══ Bagian Dokumen

Selasa, 25 Mei 2010

PERKEMBANGAN ISLAM DI PAPUA


Wa'alaikumussalam. wr wb

Terimakasih Alhamdulillah baik.


Soal perkembangan Islam di Papua? Lumayan tapi tantangannya lebih besar terutama soal transportasi untuk menjakau ke daerah-daerah pelosok (pedalaman) daripada perluasan pengembangan (syi'ar islam) dalam perkembangan mengembangkannya. Padahal Agama Islam sudah ada di Papua selama 500 tahun di bumi Cenderawasih dari pada agama Kristen Protestan yang hanya 200 tahun. Agama yang disebut belakangan disebut baru hadir di daerah ini tepatnya tahun 1855 pada bulan April melalui dua utusan Missionaris dari Jerman bernama Otto dan Geisler di Mansinam Pulau kecil Utara Manukwari Papua Barat (kini).


Lalu kapan Agama Islam hadir dan berkembang di Papua ? Kapan persisnya Islam masuk di Tanah Papua, belum ada catatan persis bukti dan catatan secara pasti selain ada bukti-bukti artefak yang perlu terus diteliti sehingga ada kesamaan pendapat para ahli. Namun dalam buku Rekontruksi Sejarah Islam di Papua (2009) Dr Tony Wanggai menyebut bahwa Islam masuk ke Papua melalui dua jalur. Pertama Utara melalui pengaruh Sultan Ternate di Raja Ampat dan kedua melalui jalur Kerajaan Islam dari Kesultanan Bacan di Ambon di daerah Fak-Fak pada abad ke 15 M.

════

• Tujuan Tugas:
1 – Kembalikan tanpa perubahan bagian teks tentang perkembangan Islam di Papua antara "Soal perkembangan Islam" dan "Papua Barat (kini).", termasuk kedua ujungnya.
2 – Apakah setiap pernyataan berikut sesuai dengan teks tentang perkembangan Islam di Papua? Jawab ya atau tidak, lalu kutip persis kata-kata teks yang menentukan jawabannya.
(a) Agama Kristen Protestan hadir di Papua pada tahun 1855 melalui dua utusan misionaris dari Jerman.
(b) Sudah ada catatan pasti tentang kapan Islam masuk ke Tanah Papua.
(c) Menurut Dr Tony Wanggai, salah satu jalur masuknya Islam ke Papua adalah melalui Kesultanan Bacan di daerah Fak-Fak.
3 – Tuliskan lanjutan teks tentang perkembangan Islam di Papua, dimulai setelah kalimat terakhir yang ditampilkan.

══ Materi yang Diberikan

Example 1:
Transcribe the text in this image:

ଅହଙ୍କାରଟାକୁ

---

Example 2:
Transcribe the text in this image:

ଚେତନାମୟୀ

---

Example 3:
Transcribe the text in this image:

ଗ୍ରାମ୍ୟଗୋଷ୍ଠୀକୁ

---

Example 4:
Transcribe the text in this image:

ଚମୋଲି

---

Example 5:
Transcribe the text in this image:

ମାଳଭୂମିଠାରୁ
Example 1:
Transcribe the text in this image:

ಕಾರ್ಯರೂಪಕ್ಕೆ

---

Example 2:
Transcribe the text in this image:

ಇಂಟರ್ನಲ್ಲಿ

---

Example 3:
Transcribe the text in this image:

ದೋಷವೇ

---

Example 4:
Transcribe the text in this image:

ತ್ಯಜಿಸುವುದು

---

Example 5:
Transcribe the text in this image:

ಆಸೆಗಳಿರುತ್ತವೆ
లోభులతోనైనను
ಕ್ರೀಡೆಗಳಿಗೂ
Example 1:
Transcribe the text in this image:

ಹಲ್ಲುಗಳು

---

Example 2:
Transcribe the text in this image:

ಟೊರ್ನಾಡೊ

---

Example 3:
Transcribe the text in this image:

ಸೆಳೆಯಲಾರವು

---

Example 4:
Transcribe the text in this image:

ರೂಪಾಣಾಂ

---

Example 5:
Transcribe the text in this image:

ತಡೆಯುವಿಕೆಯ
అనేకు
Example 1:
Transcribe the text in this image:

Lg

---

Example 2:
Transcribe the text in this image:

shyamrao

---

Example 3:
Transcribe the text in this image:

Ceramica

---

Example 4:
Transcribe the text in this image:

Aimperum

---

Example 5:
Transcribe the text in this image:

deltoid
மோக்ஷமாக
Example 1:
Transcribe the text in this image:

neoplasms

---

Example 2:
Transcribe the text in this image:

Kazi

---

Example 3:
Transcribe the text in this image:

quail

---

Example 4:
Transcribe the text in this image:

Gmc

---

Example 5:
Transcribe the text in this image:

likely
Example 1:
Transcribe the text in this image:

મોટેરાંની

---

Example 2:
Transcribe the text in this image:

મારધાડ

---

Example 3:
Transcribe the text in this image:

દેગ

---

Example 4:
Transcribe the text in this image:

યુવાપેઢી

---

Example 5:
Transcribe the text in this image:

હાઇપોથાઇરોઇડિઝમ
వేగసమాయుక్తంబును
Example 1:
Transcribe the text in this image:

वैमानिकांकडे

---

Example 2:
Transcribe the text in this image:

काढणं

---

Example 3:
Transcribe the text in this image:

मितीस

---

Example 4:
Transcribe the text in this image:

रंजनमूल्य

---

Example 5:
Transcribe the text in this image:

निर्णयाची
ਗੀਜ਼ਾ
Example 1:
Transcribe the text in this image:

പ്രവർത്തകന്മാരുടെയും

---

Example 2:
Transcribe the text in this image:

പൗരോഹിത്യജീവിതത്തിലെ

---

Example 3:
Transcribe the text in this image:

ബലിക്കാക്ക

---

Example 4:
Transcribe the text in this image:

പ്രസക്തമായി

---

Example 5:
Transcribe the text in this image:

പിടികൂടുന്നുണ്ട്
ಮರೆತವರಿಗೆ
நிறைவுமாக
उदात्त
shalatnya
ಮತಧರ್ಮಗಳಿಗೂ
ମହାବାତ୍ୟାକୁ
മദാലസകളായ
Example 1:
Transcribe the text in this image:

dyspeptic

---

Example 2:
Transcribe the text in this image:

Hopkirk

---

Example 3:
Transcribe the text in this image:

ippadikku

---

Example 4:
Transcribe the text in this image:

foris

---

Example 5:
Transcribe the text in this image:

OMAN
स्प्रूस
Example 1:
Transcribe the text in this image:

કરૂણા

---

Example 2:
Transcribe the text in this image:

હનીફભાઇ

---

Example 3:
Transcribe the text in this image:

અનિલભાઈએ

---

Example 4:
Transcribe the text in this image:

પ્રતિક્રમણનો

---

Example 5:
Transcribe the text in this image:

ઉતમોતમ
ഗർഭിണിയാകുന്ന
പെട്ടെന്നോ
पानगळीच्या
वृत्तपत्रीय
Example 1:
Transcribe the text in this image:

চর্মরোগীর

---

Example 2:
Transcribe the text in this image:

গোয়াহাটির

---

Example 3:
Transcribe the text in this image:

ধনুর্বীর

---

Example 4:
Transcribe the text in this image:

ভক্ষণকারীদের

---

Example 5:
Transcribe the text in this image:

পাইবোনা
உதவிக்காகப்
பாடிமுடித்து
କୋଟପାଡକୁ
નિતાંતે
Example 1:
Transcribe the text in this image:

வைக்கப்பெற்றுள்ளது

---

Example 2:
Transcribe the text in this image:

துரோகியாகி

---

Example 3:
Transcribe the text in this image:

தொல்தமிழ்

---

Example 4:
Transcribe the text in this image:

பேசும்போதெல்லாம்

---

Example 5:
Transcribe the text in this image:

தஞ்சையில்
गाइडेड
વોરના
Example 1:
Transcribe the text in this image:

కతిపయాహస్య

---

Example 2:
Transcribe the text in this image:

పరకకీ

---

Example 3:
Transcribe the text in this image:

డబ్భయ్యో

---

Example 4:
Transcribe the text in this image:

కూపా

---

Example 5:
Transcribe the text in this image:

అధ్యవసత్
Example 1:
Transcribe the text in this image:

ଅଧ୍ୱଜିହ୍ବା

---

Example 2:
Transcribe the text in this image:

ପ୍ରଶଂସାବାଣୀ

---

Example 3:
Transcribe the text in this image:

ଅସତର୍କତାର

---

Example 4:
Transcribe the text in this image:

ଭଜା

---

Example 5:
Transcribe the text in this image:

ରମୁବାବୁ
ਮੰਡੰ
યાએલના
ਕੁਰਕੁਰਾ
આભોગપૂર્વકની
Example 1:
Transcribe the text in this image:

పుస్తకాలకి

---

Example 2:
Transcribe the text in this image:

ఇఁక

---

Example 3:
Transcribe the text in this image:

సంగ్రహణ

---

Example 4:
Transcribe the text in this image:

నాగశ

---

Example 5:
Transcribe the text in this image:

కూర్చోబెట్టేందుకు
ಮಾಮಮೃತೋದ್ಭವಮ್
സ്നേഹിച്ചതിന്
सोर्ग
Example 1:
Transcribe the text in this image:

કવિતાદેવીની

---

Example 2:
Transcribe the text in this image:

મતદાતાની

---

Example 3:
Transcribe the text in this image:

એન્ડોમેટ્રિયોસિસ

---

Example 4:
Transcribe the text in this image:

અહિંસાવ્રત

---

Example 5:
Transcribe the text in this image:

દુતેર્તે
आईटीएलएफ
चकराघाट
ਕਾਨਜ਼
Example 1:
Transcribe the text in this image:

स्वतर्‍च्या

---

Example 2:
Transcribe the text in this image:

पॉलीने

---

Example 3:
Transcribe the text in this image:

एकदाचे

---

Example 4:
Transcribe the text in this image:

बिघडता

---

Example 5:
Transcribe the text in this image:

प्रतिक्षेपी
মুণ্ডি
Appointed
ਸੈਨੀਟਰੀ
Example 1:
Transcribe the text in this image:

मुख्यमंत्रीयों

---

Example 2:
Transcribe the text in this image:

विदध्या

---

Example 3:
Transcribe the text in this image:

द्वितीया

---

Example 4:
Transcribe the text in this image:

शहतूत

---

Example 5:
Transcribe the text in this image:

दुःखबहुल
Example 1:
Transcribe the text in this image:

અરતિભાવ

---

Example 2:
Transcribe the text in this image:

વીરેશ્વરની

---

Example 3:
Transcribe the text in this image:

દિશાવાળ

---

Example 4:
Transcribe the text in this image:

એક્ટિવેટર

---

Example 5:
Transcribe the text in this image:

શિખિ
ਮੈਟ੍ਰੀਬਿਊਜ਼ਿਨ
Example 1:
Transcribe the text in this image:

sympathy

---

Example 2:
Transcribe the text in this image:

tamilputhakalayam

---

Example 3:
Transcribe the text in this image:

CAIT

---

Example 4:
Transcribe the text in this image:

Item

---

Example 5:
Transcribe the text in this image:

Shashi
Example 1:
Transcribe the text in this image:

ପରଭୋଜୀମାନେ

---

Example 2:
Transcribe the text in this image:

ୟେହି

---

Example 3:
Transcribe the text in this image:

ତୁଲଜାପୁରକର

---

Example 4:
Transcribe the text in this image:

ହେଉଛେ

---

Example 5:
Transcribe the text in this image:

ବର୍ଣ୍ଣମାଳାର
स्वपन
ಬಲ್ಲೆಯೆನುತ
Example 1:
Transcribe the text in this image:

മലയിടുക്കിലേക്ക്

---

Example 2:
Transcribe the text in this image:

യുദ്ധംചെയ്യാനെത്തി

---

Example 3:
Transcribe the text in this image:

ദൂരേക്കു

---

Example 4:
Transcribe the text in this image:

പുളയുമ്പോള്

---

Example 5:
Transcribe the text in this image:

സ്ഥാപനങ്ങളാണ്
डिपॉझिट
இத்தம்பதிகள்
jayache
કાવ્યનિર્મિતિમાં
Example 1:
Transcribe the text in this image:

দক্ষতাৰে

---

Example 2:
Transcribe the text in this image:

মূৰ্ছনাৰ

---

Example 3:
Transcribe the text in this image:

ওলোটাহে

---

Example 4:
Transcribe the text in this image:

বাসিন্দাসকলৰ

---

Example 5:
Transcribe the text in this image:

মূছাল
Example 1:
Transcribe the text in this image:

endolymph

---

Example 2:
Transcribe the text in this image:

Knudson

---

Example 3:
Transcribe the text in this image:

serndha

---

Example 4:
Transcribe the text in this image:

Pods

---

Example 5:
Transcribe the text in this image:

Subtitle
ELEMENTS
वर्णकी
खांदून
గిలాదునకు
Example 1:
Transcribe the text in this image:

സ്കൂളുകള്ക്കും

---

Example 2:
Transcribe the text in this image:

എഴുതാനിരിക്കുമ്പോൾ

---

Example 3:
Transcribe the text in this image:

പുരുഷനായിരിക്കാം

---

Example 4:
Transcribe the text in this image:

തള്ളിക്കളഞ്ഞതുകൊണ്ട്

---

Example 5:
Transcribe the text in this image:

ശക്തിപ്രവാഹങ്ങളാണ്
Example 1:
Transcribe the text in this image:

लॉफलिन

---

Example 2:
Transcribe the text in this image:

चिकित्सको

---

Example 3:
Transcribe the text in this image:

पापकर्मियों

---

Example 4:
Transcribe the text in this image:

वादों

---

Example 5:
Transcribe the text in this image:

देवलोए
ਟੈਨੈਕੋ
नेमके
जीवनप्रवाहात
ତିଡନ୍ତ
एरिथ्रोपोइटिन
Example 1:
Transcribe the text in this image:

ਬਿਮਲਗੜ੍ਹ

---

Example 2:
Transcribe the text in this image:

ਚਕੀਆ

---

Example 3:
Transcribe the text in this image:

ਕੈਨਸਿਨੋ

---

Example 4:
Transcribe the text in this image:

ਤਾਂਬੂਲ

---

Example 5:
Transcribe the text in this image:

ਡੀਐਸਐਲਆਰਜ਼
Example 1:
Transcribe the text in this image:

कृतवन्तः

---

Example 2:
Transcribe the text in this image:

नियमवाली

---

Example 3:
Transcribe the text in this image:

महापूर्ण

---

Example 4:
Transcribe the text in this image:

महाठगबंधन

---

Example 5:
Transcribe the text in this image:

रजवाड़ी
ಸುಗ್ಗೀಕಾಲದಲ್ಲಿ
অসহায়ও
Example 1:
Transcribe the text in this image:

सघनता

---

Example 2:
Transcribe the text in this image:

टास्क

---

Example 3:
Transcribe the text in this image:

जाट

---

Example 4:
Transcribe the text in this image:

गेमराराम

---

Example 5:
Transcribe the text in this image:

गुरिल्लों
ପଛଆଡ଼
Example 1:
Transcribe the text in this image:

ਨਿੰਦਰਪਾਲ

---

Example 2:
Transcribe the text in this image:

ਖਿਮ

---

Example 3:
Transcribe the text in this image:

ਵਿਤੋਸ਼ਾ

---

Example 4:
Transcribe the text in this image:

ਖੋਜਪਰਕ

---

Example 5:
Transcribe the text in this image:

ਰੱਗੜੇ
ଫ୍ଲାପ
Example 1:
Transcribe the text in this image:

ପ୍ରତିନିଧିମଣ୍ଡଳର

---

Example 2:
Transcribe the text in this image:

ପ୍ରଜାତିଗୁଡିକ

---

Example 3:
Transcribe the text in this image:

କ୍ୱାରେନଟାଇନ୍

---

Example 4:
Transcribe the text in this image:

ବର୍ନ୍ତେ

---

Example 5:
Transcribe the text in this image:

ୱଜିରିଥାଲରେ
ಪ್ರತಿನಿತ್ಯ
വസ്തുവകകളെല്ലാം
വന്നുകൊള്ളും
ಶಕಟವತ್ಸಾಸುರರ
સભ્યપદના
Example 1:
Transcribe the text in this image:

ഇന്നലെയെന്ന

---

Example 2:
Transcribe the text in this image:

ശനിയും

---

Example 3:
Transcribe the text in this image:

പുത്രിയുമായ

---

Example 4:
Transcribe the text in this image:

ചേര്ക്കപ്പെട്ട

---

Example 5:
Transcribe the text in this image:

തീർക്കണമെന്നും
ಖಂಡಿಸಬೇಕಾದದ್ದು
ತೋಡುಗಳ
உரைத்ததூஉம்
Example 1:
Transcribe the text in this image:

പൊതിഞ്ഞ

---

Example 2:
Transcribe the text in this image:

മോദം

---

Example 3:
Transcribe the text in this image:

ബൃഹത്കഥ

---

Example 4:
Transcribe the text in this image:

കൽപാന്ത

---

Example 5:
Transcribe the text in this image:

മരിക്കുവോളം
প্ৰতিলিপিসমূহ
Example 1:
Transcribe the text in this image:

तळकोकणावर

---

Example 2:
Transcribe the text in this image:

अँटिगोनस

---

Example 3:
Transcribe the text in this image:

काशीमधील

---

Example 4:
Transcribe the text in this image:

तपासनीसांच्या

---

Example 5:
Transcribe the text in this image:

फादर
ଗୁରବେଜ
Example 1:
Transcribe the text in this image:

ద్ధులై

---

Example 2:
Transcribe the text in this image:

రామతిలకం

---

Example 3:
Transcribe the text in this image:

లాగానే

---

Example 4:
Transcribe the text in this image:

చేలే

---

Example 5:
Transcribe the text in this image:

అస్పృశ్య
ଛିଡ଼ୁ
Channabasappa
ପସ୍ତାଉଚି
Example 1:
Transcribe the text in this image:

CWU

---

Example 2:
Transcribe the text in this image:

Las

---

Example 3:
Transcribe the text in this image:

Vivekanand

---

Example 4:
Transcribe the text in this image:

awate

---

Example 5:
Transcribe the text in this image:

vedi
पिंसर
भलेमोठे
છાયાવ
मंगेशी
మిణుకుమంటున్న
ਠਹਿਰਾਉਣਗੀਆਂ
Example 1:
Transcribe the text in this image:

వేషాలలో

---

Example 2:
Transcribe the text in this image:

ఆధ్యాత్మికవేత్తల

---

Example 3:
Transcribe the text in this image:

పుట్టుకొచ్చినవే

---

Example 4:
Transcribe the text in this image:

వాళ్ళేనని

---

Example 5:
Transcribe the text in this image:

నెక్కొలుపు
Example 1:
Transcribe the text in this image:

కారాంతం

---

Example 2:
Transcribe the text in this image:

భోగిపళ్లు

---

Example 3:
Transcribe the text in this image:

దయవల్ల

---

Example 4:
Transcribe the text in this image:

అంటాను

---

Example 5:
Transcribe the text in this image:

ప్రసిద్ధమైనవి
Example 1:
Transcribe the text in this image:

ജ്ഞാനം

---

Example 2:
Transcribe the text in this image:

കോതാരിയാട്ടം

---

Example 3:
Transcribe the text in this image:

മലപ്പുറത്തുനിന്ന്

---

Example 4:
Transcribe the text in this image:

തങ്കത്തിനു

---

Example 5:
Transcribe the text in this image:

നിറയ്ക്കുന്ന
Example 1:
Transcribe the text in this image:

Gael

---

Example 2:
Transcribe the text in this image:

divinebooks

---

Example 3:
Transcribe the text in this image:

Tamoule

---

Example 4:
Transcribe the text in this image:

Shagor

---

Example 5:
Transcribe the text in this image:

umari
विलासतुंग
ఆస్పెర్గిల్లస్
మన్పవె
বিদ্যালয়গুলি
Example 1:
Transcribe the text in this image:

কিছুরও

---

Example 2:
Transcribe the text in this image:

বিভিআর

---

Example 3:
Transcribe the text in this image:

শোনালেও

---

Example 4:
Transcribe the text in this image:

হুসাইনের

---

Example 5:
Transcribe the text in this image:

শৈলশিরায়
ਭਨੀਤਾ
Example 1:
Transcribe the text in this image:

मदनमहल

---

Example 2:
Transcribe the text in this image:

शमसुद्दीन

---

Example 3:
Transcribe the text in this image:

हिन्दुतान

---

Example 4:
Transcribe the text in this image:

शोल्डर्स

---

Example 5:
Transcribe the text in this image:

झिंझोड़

════

• Hasil Berurutan:
1 –
Soal perkembangan Islam di Papua? Lumayan tapi tantangannya lebih besar terutama soal transportasi untuk menjakau ke daerah-daerah pelosok (pedalaman) daripada perluasan pengembangan (syi'ar islam) dalam perkembangan mengembangkannya. Padahal Agama Islam sudah ada di Papua selama 500 tahun di bumi Cenderawasih dari pada agama Kristen Protestan yang hanya 200 tahun. Agama yang disebut belakangan disebut baru hadir di daerah ini tepatnya tahun 1855 pada bulan April melalui dua utusan Missionaris dari Jerman bernama Otto dan Geisler di Mansinam Pulau kecil Utara Manukwari Papua Barat (kini).

2 –
(a) Ya: "tepatnya tahun 1855 pada bulan April melalui dua utusan Missionaris dari Jerman"
(b) Tidak: "belum ada catatan persis bukti dan catatan secara pasti"
(c) Ya: "kedua melalui jalur Kerajaan Islam dari Kesultanan Bacan di Ambon di daerah Fak-Fak pada abad ke 15 M"

3 –
Disebut Raja Ampat karena ada empat Kerajaan Islam di empat Pulau daerah Sorong Papua. Rajanya ada empat Pulau yang masing-masing memiliki kerajaan dibawah kendali Sultan Ternate.Demikian sejumlah kerajaan Islam kesultanan di daerah Fak-Fak dan Kaimana. Tapi perlu diingat bahwa perkembangan agama ini tidak meluas sampai di daerah pegunungan yang padat penduduk tapi penganut Islam lebih dominant dikalangan migran dari Buton-Bugis-Makassar dan Ambon Maluku, sehingga para antropolog menyebut penganut agama Islam di Papua di Fa-Fak pada dasarnya hanya para pendatang (Giay, 1997). Padahal tidak hanya migran tapi penduduk Asli sudah bercampur-baur dengan migran kalangan pedagang di pesisir Selatan Barat (Fak-Fak) dan penduduk di Kepulauan Utara Raja Ampat sebagaimana asimilasi demikian terjadi di Pulau Biak dan Yapen (Serui).


Penganut Agama Islam pada abad 15-16 di Fak-Fak, Bintuni, Sorong Selatan (Kokoda) dan Raja Ampat adalah pribumi atau penduduk Asli Papua Barat. Selain para pedagang migran dari luar Papua, penganut Agama Islam terdiri dari penduduk Pribumi dan didaerah itu dikenal berbudaya Irarutu yakni wilayah sepanjang Selatan Papua Barat; Meliputi Kokoda kabupaten Sorong Selatan, Bintuni, Fak-Fak dan Kaimana.


anya daerah ini saja Islam telah lama dikenal oleh penduduk Pribumi dan umumnya para pedagang pendatang dari Nusantara dan Timur Tengah. Konon Penyebar Islam di Fak-Fak seorang Ulama berasal dari Aceh (Tony Wanggai, 2009). Dia sampai di Papua pada masa kejayaan kerajaan Islam Nusantara melalui jalur perdagangan yang ada pada waktu yakni Pasai-Malaka-Gowa-Mataram dan Ternate. Perdagangan buah pala sebab motivasi orang-orang Arab banyak datang menetap di daerah ini sebelum abad 15 M, makanya di Fa-Fak banyak keturunan Arab Hadral Maut seperti Alkatiri, Al-Hamid, Musa'ad, Assegaf dll yang membawa dan menyebarkan Islam disini sambil berdagang.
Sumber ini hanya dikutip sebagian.